Friday, June 15, 2007

Does Agile always apply?

I have been asked several times in just the past two weeks whether I believe that you can "apply Agile" to every project. This is a very interesting question to me, since I believe that agile is a culture, and not a defined process. To me, this question is much like asking whether you can apply your religious beliefs to every situation in life. Agile is a way of approaching software development, and if you are truly "doing agile", you will continue to use that same approach for every project - you can't simply set aside your core beliefs regarding how quality software is developed. To say that it doesn't apply to this product indicates that you don't believe that you can develop this project to meet real customer needs with a high degree of quality. Why would anyone take on that project in the first place?

I was very interested to read Alistair's explanation of applying agile practices to home building. This really shows how these concepts are truly universal, and can really be applied to many different situations.

When people ask if agile can be applied to any software project, I believe that what they are really asking is whether the specific agile implementation that they are familiar with can be strictly enforced for any project. Of course, the answer to this is "No". As a matter of fact, I believe that ANY implementation of agile cannot be strictly enforced - defining an agile implementation (like XP or Scrum) is an oxymoron.

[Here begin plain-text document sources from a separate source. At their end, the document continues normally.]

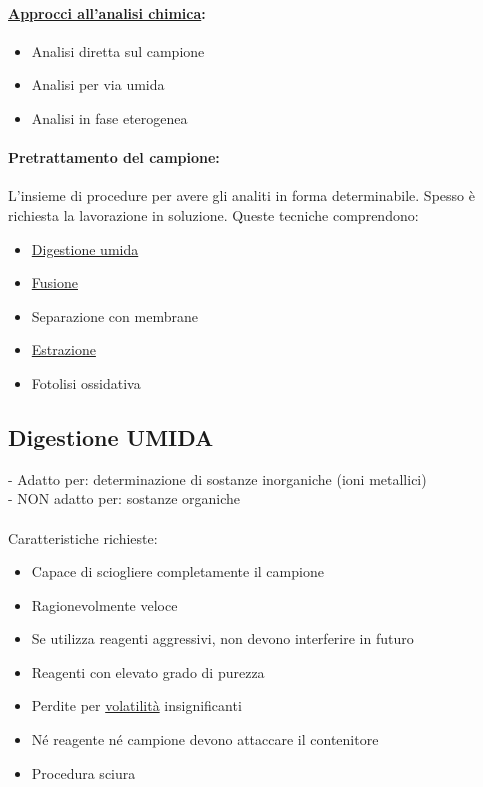\documentclass{article}
\begin{document}
\paragraph{\underline{Approcci all'analisi chimica}:} 

\begin{itemize}
	\item Analisi diretta sul campione
	\item Analisi per via umida
	\item Analisi in fase eterogenea
\end{itemize}

\paragraph{Pretrattamento del campione:} L'insieme di procedure per avere gli analiti in forma determinabile. Spesso è richiesta la lavorazione in soluzione. Queste tecniche comprendono:

\begin{itemize}
	\item \underline{Digestione umida}
	\item \underline{Fusione}
	\item Separazione con membrane
	\item \underline{Estrazione}
	\item Fotolisi ossidativa
\end{itemize}

\hrulefill

\subsection{Digestione UMIDA}

- Adatto per: determinazione di sostanze inorganiche (ioni metallici)
\\
- NON adatto per: sostanze organiche
\\\\
Caratteristiche richieste:
\begin{itemize}
	\item Capace di sciogliere completamente il campione
	\item Ragionevolmente veloce
	\item Se utilizza reagenti aggressivi, non devono interferire in futuro
	\item Reagenti con elevato grado di purezza
	\item Perdite per \underline{volatilità} insignificanti
	\item Né reagente né campione devono attaccare il contenitore
	\item Procedura sciura 
\end{itemize}
\end{document}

To truly "do agile" one needs to look at the environment, understand the people involved, know the product and its complexities, and then put in place the pieces of certain agile processes that make sense for that environment. You have then created a culture where software can be developed with minimal documentation, a test-first mentality and most likely with daily stand-ups and automated testing. You take the values from agile and create a culture of software development that results in high-quality products that meet real customer needs.

When you create this culture, you do not set it aside for some new project that may not seem to fit into an agile process. Instead, you mold your processes around the culture you have created to meet the needs of this new project. Being an agile development team means more than strictly applying an agile process - it means being agile in the very definition of that process, and molding the processes and procedures to meet the needs of the project.

2 comments:

Anonymous said...

It's important to remember some history behind Agile. Most of the concepts actually come from The Toyota Production System (TPS), which Jim Womack, in the mid-80's, called Lean and that name has stuck ever since.

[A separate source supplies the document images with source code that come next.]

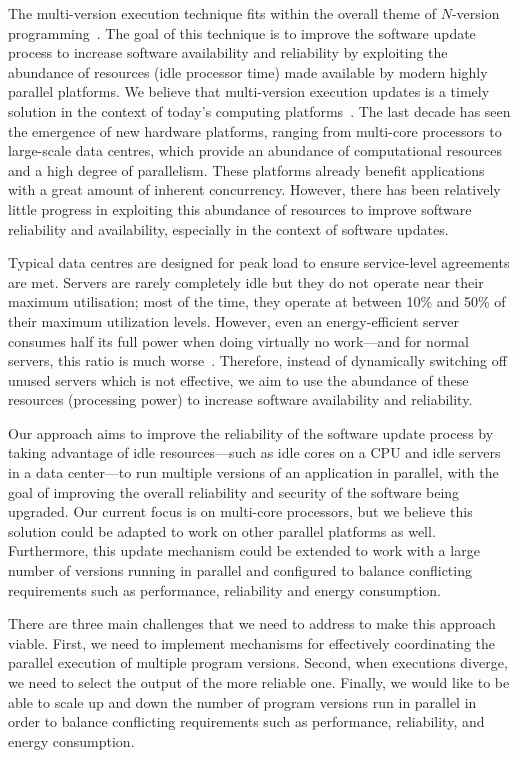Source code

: The multi-version execution technique fits within the overall theme of
$N$-version programming~\cite{avizienis:nvp,chen1995}. The goal of this
technique is to improve the software update process to increase software
availability and reliability by exploiting the abundance of resources (\eg idle
processor time) made available by modern highly parallel platforms.  We believe
that multi-version execution updates is a timely solution in the context of
today's computing platforms~\cite{multiplicity}. The last decade has seen the
emergence of new hardware platforms, ranging from multi-core processors to
large-scale data centres, which provide an abundance of computational resources
and a high degree of parallelism. These platforms already benefit applications
with a great amount of inherent concurrency.  However, there has been
relatively little progress in exploiting this abundance of resources to improve
software reliability and availability, especially in the context of software
updates.

Typical data centres are designed for peak load to ensure service-level
agreements are met. Servers are rarely completely idle but they do not operate
near their maximum utilisation; most of the time, they operate at between 10\%
and 50\% of their maximum utilization levels. However, even an energy-efficient
server consumes half its full power when doing virtually no work---and for
normal servers, this ratio is much worse~\cite{barroso2007}.  Therefore,
instead of dynamically switching off unused servers which is not effective, we
aim to use the abundance of these resources (\ie processing power) to increase
software availability and reliability.

Our approach aims to improve the reliability of the software update process by
taking advantage of idle resources---such as idle cores on a CPU and idle
servers in a data center---to run multiple versions of an application in
parallel, with the goal of improving the overall reliability and security of
the software being upgraded.  Our current focus is on multi-core processors,
but we believe this solution could be adapted to work on other parallel
platforms as well.  Furthermore, this update mechanism could be extended to
work with a large number of versions running in parallel and configured to
balance conflicting requirements such as performance, reliability and energy
consumption.

There are three main challenges that we need to address to make this approach
viable. First, we need to implement mechanisms for effectively coordinating the
parallel execution of multiple program versions.  Second, when executions
diverge, we need to select the output of the more reliable one.  Finally, we
would like to be able to scale up and down the number of program versions run
in parallel in order to balance conflicting requirements such as performance,
reliability, and energy consumption.

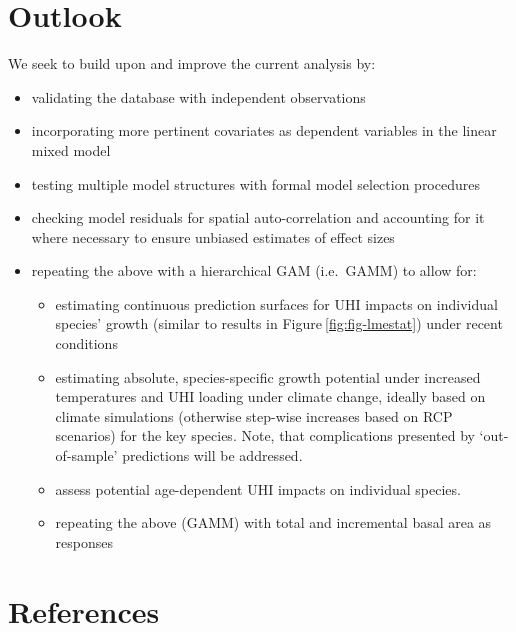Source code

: \documentclass[
]{article}
\providecommand{\tightlist}{%
  \setlength{\itemsep}{0pt}\setlength{\parskip}{0pt}}
\begin{document}
\hypertarget{outlook}{%
\section{Outlook}\label{outlook}}

We seek to build upon and improve the current analysis by:

\begin{itemize}
\tightlist
\item
  validating the database with independent observations
\item
  incorporating more pertinent covariates as dependent variables in the linear mixed model\\
\item
  testing multiple model structures with formal model selection procedures
\item
  checking model residuals for spatial auto-correlation and accounting for it where necessary to ensure unbiased estimates of effect sizes
\item
  repeating the above with a hierarchical GAM (i.e.~GAMM) to allow for:

  \begin{itemize}
  \tightlist
  \item
    estimating continuous prediction surfaces for UHI impacts on individual species' growth (similar to results in Figure\(~\)\ref{fig:fig-lmestat}) under recent conditions
  \item
    estimating absolute, species-specific growth potential under increased temperatures and UHI loading under climate change, ideally based on climate simulations (otherwise step-wise increases based on RCP scenarios) for the key species. Note, that complications presented by `out-of-sample' predictions will be addressed.
  \item
    assess potential age-dependent UHI impacts on individual species.\\
  \item
    repeating the above (GAMM) with total and incremental basal area as responses
  \end{itemize}
\end{itemize}

\hypertarget{references}{%
\section{References}\label{references}}
\end{document}
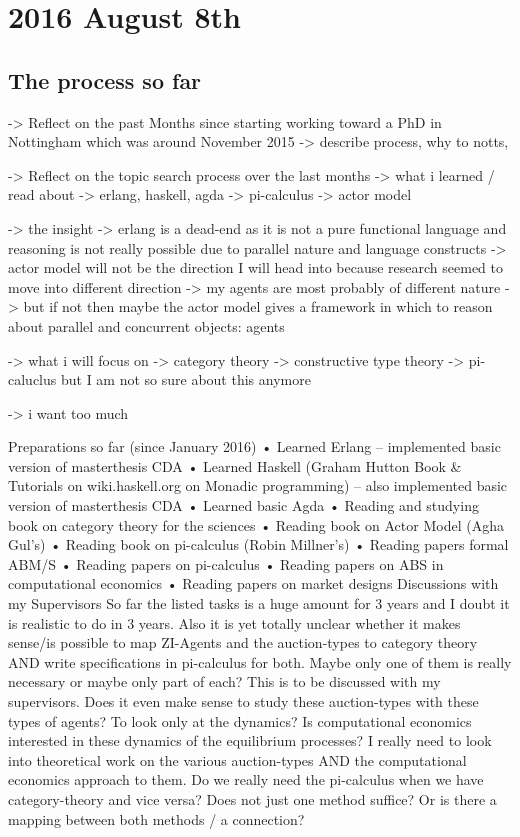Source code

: \section*{2016 August 8th}
\subsection*{The process so far}

-> Reflect on the past Months since starting working toward a PhD in Nottingham which was around November 2015 
	-> describe process, why to notts, 
	
-> Reflect on the topic search process over the last months
	-> what i learned / read about
		-> erlang, haskell, agda
		-> pi-calculus
		-> actor model

	-> the insight 
		-> erlang is a dead-end as it is not a pure functional language and reasoning is not really possible due to parallel nature and language constructs 	
		-> actor model will not be the direction I will head into because research seemed to move into different direction
			-> my agents are most probably of different nature
			-> but if not then maybe the actor model gives a framework in which to reason about parallel and concurrent objects: agents
		
	-> what i will focus on
		-> category theory 
		-> constructive type theory 
		-> pi-caluclus but I am not so sure about this anymore
		
	-> i want too much


	Preparations so far (since January 2016)
•	Learned Erlang – implemented basic version of masterthesis CDA
•	Learned Haskell (Graham Hutton Book \& Tutorials on wiki.haskell.org on Monadic programming) – also implemented basic version of masterthesis CDA
•	Learned basic Agda 
•	Reading and studying book on category theory for the sciences
•	Reading book on Actor Model (Agha Gul’s)
•	Reading book on pi-calculus (Robin Millner’s)
•	Reading papers formal ABM/S
•	Reading papers on pi-calculus
•	Reading papers on ABS in computational economics
•	Reading papers on market designs
Discussions with my Supervisors
So far the listed tasks is a huge amount for 3 years and I doubt it is realistic to do in 3 years. Also it is yet totally unclear whether it makes sense/is possible to map ZI-Agents and the auction-types to category theory AND write specifications in pi-calculus for both. Maybe only one of them is really necessary or maybe only part of each? This is to be discussed with my supervisors.
Does it even make sense to study these auction-types with these types of agents? To look only at the dynamics? Is computational economics interested in these dynamics of the equilibrium processes? I really need to look into theoretical work on the various auction-types AND the computational economics approach to them.
Do we really need the pi-calculus when we have category-theory and vice versa? Does not just one method suffice? Or is there a mapping between both methods / a connection?

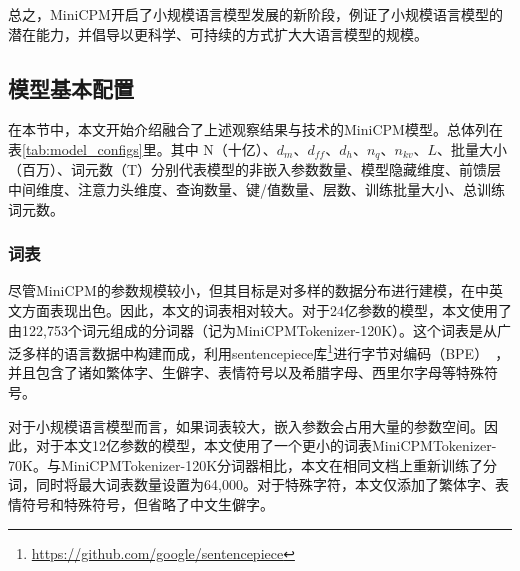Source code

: 总之，MiniCPM开启了小规模语言模型发展的新阶段，例证了小规模语言模型的潜在能力，并倡导以更科学、可持续的方式扩大大语言模型的规模。 



\subsection{模型基本配置}
在本节中，本文开始介绍融合了上述观察结果与技术的MiniCPM模型。总体列在表\ref{tab:model_configs}里。其中 N（十亿）、$d_m$、$d_{ff}$、$d_h$、$n_q$、$n_{kv}$、$L$、批量大小（百万）、词元数（T）分别代表模型的非嵌入参数数量、模型隐藏维度、前馈层中间维度、注意力头维度、查询数量、键/值数量、层数、训练批量大小、总训练词元数。
\label{sec:model}
\begin{table}[htbp]
    \centering
{}
    \caption{MiniCPM的模型配置}
    \label{tab:model_configs}
\end{table}

\subsubsection{词表}
尽管MiniCPM的参数规模较小，但其目标是对多样的数据分布进行建模，在中英文方面表现出色。因此，本文的词表相对较大。对于24亿参数的模型，本文使用了由122,753个词元组成的分词器（记为MiniCPMTokenizer-120K）。这个词表是从广泛多样的语言数据中构建而成，利用sentencepiece库\footnote{\url{https://github.com/google/sentencepiece}}进行字节对编码（BPE）~\citep{sennrich-etal-2016-neural}，并且包含了诸如繁体字、生僻字、表情符号以及希腊字母、西里尔字母等特殊符号。

对于小规模语言模型而言，如果词表较大，嵌入参数会占用大量的参数空间。因此，对于本文12亿参数的模型，本文使用了一个更小的词表MiniCPMTokenizer-70K。与MiniCPMTokenizer-120K分词器相比，本文在相同文档上重新训练了分词，同时将最大词表数量设置为64,000。对于特殊字符，本文仅添加了繁体字、表情符号和特殊符号，但省略了中文生僻字。

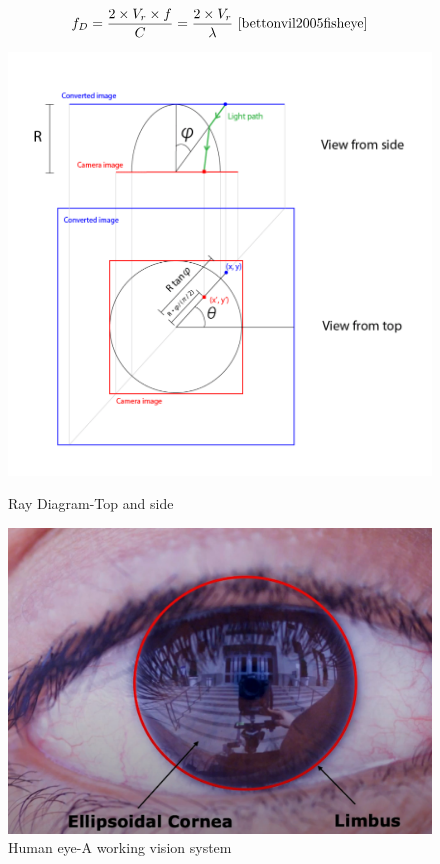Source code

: \documentclass[11pt, a4paper, openany]{book}
\begin{document}
\begin{equation}
f_{D}=\frac{2 \times V_{r} \times f}{C}=\frac{2 \times V_{r}}{\lambda} ~\cite{bettonvil2005fisheye}
\end{equation}
\begin{figure}[H]
  \centering
  \begin{minipage}[b]{0.4\textwidth}
  \begin{center}
    \includegraphics[scale=0.3]{Labbot&ele/6.png}
    \caption{Ray Diagram-Top and side~\cite{bettonvil2005fisheye}}
    \label{fig:ray2} 
      \end{center}
  \end{minipage}
  \hfill
  \begin{minipage}[b]{0.4\textwidth}
  \includegraphics[scale=0.3]{Labbot&ele/7.png}
    \caption{Human eye-A working vision system}
    \label{fig:ray3} 
  \end{minipage}
\end{figure}
\end{document}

Agile came about as a response to big-design-up-front approach, or waterfall. Lean approaches things via one-piece flow, as opposed to batchy manufacturing practices that the American auto manufacturers followed. An analogue to "batchy" processes in software is the extensive documentation up-front, which leads to requirements churn because things change. So, a lean approach is to apply one-piece flow, or small increments, but many iterations.

Lean is being applied everwhere -- from service industries to healthcare to, of course, manufacturing.

Here's a good introduction to Lean for Software.

Keep up the good work. Nice blog.

Anonymous said...

I agree with you that Agile is a mindset with a caveat. I've been a proponent of Agile processes on many projects and I've noticed an interesting tendency to start using "Agile" as an excuse to do things wrong. When someone just wanted to skip out on writing something down in any fashion they'd say, "Hey, we're supposed to be Agile, right?" So I'd say that Agile is a mindset and a way to solve problems, but it is also a core set of practices that can't be diverged from and still be Agile.

It's interesting to think about what that core set of practices really is outside of software. I always liked Larmen's discussion of "New Product Development" to describe the basis for Agile processes. Ken Schwaber's description of the 3 legged stool also resonated with me, "visibility, inspection, and adaptation". His use of the term "Empirical Process Control" also is a better label to me than "Agile".

I think you're right that it can be applied to many other problems. The core of Agile is just using feedback to improve your outcome in a measurable fashion, which as the other commenter pointed out comes from Japanese process engineering for the most part.

I work at Appistry where we make grid virtualization software to scale out applications in a lightweight fashion on commodity hardware. I think that we are a great platform for agile software projects because our core philosophies enable the Agile process problem solving approaches. I see ourselves as enabling agile hardware architectures.